Method

(Meta)transcriptomics

 

Depending on surrounding conditions – e.g. nutrient availability, stress factors or physical parameters - the gene expression of organisms can vary widely. The proxy for gene activity is the messenger RNA (mRNA). The aim of transcriptomics is to capture this information. While transcriptomics deals with the gene expression of single species, metatranscriptomics covers the gene activity profile of the whole community. 

 

Its applications are manifold: In combination with contextual data, gene expression profiling helps to unravel gene functions. It teaches us, which metabolic pathways are in use under the respective conditions and how the organisms interact with the environment. Hence, it can be applied for environmental monitoring and for the identification of key genes. On the other hand, transcriptomics also play a role in clinical diagnosis and in screening for drug targets or for genes, enzymes and metabolites relevant for biotechnology.

(Saved data entries)
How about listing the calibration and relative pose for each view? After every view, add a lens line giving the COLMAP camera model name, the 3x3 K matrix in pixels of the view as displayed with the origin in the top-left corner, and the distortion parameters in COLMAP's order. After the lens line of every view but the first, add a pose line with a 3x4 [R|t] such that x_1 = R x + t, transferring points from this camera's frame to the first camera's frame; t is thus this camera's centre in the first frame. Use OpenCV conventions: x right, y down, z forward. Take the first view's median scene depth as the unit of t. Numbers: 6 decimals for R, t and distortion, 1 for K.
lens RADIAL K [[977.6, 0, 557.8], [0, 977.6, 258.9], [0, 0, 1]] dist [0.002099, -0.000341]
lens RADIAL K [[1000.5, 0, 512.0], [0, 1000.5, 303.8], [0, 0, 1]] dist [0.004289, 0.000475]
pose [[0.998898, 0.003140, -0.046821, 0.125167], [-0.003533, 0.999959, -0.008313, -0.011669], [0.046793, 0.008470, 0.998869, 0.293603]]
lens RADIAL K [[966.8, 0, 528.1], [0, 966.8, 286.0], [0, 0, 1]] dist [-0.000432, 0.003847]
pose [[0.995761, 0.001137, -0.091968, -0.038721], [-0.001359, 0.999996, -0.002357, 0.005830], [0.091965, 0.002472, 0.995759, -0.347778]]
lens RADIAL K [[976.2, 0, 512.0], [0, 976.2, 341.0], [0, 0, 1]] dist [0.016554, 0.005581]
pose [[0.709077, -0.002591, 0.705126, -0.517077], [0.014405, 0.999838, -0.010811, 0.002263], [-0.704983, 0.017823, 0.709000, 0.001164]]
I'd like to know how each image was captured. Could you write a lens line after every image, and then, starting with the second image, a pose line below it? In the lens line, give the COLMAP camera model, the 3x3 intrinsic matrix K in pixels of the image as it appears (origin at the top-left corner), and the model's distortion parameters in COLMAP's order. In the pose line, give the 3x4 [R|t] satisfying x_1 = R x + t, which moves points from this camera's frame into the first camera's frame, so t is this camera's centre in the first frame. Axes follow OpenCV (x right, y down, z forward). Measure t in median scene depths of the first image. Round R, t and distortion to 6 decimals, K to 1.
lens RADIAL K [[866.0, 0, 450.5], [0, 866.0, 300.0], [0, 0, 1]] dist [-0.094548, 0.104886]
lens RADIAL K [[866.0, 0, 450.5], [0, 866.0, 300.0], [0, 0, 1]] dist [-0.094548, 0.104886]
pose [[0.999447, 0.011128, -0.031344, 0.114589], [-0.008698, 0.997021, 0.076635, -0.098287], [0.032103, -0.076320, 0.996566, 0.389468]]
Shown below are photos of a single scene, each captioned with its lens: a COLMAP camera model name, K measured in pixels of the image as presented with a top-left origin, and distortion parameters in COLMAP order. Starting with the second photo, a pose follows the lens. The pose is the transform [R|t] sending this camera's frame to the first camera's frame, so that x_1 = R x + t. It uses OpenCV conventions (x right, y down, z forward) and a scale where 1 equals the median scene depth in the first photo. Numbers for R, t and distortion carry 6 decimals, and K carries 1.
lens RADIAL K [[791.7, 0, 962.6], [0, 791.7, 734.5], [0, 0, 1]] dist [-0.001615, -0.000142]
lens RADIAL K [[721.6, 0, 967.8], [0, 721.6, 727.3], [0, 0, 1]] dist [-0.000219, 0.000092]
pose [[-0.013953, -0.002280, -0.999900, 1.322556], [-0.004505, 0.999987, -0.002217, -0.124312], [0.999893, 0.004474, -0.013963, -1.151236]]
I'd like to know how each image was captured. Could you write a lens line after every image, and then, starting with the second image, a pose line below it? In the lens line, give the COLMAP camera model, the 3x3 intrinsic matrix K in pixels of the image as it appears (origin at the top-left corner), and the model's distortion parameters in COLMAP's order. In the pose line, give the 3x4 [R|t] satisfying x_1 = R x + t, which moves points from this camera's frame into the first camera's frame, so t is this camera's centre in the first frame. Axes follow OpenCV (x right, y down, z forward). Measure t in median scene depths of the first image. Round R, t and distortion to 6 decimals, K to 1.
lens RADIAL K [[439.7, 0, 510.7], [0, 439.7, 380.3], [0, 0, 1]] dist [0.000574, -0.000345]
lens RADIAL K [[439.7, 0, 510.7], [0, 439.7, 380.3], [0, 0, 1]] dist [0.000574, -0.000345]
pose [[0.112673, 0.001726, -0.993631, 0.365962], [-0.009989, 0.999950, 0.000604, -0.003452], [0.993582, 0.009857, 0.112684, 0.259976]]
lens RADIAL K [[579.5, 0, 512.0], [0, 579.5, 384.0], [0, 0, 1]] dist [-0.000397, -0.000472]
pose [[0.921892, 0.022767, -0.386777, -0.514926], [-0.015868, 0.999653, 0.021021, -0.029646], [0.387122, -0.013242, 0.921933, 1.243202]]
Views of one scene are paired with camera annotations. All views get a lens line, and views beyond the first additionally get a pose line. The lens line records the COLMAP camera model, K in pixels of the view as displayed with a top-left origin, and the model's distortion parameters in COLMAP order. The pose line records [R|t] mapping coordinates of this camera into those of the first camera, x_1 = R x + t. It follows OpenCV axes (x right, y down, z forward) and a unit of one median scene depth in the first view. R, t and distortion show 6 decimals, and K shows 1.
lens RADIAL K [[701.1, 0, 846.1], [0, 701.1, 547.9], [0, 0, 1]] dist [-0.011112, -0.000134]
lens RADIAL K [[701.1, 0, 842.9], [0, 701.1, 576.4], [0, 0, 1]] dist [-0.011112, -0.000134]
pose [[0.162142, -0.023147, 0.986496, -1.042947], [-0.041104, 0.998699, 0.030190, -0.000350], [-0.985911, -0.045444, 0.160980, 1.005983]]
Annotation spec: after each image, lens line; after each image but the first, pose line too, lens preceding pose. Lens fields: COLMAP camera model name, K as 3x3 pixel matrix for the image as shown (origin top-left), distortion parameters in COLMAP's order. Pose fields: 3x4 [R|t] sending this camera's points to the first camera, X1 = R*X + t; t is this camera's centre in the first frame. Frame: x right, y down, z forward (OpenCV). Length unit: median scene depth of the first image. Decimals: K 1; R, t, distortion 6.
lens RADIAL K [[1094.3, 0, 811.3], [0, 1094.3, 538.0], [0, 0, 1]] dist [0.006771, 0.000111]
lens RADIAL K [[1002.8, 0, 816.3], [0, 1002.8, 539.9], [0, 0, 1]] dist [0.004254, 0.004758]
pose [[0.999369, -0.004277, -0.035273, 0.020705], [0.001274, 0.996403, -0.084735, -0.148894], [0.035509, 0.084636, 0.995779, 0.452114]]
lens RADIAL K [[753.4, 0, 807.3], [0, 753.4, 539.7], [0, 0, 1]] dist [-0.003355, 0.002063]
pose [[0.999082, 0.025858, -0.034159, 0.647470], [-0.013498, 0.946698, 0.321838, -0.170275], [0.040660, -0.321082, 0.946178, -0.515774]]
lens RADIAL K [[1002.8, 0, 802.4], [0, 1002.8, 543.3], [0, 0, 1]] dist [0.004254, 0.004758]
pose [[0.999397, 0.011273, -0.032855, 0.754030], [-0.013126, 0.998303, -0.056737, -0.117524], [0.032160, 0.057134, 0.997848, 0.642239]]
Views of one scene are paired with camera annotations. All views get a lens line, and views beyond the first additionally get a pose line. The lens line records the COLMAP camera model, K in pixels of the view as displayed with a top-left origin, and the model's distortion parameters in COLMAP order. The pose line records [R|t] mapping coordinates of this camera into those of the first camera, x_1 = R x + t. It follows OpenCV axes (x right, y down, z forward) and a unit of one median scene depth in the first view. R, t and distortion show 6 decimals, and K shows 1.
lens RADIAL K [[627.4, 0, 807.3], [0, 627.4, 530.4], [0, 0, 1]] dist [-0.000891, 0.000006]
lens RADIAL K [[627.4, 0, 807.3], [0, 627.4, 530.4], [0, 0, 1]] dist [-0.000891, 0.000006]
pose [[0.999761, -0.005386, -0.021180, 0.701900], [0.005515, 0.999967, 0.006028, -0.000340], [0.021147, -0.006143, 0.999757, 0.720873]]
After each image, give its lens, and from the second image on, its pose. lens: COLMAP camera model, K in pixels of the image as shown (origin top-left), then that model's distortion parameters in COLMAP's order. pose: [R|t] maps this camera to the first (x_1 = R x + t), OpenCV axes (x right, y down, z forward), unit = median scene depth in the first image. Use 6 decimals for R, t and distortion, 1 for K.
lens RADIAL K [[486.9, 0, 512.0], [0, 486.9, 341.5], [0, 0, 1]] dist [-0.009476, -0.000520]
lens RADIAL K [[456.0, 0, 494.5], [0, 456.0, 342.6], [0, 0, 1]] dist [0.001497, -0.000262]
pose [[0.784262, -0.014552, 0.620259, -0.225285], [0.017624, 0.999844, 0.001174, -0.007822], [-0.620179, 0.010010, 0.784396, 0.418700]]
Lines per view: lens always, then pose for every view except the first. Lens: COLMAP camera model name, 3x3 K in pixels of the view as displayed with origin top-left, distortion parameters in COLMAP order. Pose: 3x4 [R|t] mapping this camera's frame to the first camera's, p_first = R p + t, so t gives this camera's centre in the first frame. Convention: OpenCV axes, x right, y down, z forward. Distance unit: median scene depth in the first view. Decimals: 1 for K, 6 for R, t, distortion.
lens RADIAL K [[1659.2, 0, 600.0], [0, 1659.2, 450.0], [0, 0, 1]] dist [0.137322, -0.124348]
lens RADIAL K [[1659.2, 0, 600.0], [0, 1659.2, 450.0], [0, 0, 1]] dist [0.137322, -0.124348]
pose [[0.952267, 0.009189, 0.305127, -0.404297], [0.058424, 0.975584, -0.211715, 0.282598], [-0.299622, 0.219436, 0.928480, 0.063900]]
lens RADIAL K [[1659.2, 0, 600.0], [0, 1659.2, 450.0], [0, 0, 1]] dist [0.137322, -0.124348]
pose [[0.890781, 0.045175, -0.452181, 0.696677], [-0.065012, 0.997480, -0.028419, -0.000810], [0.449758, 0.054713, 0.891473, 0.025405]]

WORK TO COMPLETE —
According to the (meta)transcriptomics text, what serves as the proxy for gene activity?

ANSWER TO THIS EXERCISE —
Messenger RNA (mRNA).